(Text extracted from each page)
--------------------------------

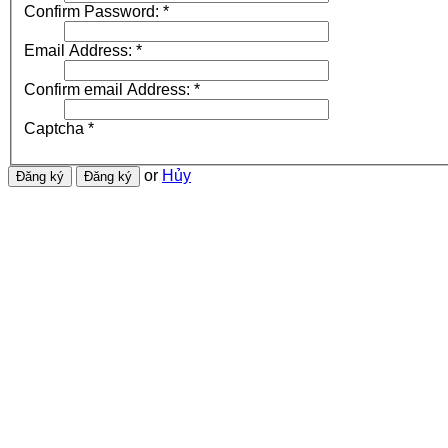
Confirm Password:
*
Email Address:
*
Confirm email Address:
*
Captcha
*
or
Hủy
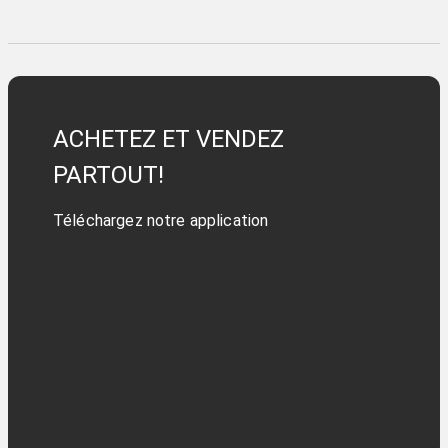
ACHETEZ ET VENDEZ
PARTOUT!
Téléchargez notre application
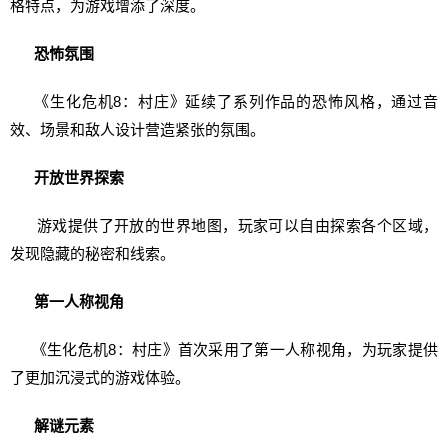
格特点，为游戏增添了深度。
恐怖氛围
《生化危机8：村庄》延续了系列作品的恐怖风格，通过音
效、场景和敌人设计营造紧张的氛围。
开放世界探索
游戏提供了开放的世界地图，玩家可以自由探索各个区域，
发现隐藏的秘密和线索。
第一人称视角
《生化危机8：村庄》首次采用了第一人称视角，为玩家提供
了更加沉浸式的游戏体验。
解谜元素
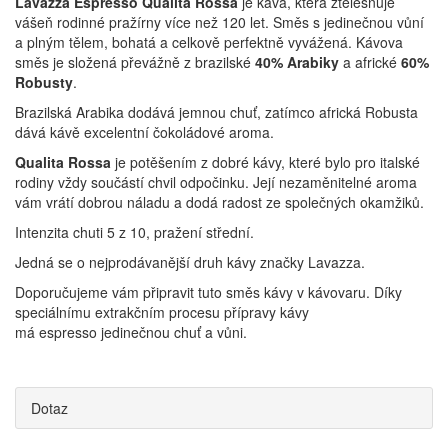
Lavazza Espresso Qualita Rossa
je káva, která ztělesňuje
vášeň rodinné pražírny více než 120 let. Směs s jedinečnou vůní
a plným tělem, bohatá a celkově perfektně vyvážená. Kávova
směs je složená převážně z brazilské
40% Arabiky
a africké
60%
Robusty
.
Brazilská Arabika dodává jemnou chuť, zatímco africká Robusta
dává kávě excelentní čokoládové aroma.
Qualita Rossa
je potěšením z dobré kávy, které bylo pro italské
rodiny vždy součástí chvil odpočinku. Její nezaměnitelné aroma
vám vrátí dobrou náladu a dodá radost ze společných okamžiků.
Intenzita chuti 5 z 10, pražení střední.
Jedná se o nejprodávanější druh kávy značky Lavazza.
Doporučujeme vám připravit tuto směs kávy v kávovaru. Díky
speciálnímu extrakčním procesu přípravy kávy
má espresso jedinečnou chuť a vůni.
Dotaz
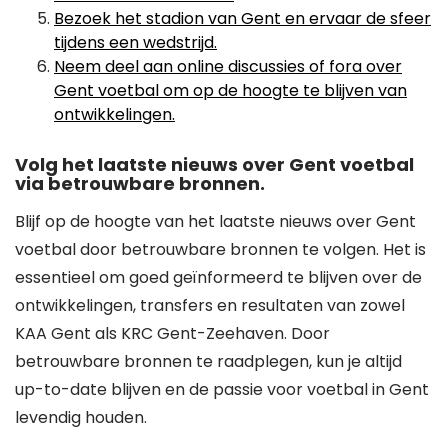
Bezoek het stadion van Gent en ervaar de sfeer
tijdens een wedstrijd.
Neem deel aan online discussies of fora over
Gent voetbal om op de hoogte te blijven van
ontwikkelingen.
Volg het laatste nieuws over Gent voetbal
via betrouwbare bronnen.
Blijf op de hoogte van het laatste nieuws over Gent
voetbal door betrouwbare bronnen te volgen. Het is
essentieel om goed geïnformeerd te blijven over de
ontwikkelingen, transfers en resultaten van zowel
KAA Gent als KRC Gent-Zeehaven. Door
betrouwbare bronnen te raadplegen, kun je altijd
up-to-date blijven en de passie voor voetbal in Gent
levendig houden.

--------------------------------

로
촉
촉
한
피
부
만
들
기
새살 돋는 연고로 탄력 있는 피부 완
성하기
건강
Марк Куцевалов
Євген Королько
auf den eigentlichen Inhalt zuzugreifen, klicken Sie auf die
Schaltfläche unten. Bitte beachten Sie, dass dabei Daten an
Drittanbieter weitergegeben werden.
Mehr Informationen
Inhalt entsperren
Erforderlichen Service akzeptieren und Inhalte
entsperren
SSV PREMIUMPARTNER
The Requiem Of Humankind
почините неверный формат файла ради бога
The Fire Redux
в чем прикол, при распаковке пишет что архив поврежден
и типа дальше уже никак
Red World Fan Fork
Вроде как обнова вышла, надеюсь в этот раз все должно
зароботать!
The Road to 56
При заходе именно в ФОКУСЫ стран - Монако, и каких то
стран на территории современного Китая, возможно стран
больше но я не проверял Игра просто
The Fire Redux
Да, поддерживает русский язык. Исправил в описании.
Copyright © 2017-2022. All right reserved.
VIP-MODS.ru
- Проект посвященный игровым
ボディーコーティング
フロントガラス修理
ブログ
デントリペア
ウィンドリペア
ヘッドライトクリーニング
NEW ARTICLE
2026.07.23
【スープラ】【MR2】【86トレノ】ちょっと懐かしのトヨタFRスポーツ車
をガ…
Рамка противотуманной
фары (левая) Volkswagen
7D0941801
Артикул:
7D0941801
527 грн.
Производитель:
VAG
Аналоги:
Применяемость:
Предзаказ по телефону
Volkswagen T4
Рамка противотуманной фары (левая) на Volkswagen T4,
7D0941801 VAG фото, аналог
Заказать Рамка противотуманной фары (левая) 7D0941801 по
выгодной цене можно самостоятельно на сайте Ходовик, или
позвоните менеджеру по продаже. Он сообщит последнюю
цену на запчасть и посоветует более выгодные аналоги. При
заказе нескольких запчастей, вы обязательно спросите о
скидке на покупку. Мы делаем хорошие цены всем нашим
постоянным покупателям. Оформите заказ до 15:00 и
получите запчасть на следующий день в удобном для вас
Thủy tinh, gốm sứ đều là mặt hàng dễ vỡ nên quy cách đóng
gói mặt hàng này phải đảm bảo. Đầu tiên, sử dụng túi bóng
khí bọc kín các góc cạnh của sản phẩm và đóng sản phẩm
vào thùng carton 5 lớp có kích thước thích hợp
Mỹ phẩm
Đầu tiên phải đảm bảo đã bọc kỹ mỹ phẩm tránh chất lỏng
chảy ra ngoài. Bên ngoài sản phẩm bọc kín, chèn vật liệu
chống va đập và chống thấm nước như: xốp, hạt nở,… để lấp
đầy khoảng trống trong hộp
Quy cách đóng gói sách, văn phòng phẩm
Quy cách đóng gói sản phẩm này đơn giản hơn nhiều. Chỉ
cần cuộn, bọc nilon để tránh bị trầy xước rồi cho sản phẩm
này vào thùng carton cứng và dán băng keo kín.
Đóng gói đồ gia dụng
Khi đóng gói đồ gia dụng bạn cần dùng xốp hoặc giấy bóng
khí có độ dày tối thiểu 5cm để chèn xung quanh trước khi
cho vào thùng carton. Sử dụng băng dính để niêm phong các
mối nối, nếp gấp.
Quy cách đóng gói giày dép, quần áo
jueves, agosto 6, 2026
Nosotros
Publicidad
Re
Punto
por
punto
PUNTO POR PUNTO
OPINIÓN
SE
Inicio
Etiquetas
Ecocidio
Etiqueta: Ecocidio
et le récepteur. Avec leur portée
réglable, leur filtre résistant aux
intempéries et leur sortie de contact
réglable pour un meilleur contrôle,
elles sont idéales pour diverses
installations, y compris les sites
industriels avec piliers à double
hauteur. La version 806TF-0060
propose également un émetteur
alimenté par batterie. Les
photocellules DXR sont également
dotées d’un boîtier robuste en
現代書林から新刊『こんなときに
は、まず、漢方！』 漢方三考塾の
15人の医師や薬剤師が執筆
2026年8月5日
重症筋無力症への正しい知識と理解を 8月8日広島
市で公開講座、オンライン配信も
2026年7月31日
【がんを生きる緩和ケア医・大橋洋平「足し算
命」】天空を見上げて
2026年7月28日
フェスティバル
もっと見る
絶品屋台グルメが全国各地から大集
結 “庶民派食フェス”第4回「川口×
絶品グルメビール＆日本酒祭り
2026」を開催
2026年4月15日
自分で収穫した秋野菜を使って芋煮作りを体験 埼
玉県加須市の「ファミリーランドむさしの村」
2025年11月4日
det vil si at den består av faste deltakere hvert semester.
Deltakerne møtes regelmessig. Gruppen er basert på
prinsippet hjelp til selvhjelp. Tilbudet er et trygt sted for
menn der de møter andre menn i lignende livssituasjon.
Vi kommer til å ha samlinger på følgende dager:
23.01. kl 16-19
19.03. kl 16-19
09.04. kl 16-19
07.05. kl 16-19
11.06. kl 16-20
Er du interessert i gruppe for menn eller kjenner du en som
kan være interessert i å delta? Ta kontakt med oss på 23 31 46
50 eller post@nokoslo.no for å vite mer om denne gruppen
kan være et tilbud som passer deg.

--------------------------------

Problem description: Express the listing's lines from the line with "Bezoek het stadion" up to and including the line with "levendig houden." as a JSON list of strings, one string per line, with blank lines left out.

Output of the exercise:
[
  "Bezoek het stadion van Gent en ervaar de sfeer",
  "tijdens een wedstrijd.",
  "Neem deel aan online discussies of fora over",
  "Gent voetbal om op de hoogte te blijven van",
  "ontwikkelingen.",
  "Volg het laatste nieuws over Gent voetbal",
  "via betrouwbare bronnen.",
  "Blijf op de hoogte van het laatste nieuws over Gent",
  "voetbal door betrouwbare bronnen te volgen. Het is",
  "essentieel om goed geïnformeerd te blijven over de",
  "ontwikkelingen, transfers en resultaten van zowel",
  "KAA Gent als KRC Gent-Zeehaven. Door",
  "betrouwbare bronnen te raadplegen, kun je altijd",
  "up-to-date blijven en de passie voor voetbal in Gent",
  "levendig houden."
]